16/05/2025
Sistem pendengaran yang terganggu, atau biasa disebut gangguan pendengaran, adalah kondisi di mana seseorang mengalami kesulitan mendengar atau memahami suara. Gangguan ini bisa bersifat ringan hingga berat, dan bisa terjadi pada satu atau kedua telinga.
Penyebab:
- Penumpukan kotoran telinga: Kotoran telinga yang menumpuk dapat menghalangi suara masuk ke telinga.
- Infeksi telinga: Infeksi, seperti otitis media, dapat menyebabkan peradangan dan gangguan pendengaran.
- Kerusakan gendang telinga: Gendang telinga yang rusak dapat mengganggu transmisi suara.
- Gangguan pada telinga bagian dalam: Kerusakan pada bagian ini, seperti pada saraf pendengaran atau rambut sensoris, dapat menyebabkan gangguan pendengaran sensorineural.
- Penyakit tertentu: Penyakit seperti penyakit Meniere, autoimun, atau cedera kepala dapat menyebabkan gangguan pendengaran.

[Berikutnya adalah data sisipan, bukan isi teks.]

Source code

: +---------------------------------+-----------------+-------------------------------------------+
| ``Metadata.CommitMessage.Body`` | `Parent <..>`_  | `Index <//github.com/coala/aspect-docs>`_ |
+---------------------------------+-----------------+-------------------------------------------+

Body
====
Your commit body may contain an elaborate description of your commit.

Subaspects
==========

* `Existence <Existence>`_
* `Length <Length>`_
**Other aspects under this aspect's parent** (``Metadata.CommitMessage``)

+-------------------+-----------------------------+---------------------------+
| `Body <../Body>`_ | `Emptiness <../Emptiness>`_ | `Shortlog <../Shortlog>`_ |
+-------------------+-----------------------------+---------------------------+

- Paparan suara keras: Paparan suara keras yang berkepanjangan dapat merusak telinga dan menyebabkan gangguan pendengaran.
Gejala:
- Kesulitan mendengar pembicaraan orang lain dengan jelas, terutama dalam situasi ramai.
- Perlu menaikkan volume televisi atau radio.
- Suara yang terdengar sangat pelan.
- Telinga berdenging (tinnitus).
- Sering meminta lawan bicara untuk mengulang atau berbicara lebih keras.
Jenis Gangguan Pendengaran:
- Gangguan pendengaran konduktif: Terjadi karena adanya gangguan pada telinga luar atau tengah, seperti penumpukan kotoran telinga atau infeksi.
- Gangguan pendengaran sensorineural: Terjadi karena kerusakan pada telinga bagian dalam atau saraf pendengaran.
- Gangguan pendengaran campuran: Kombinasi dari gangguan konduktif dan sensorineural.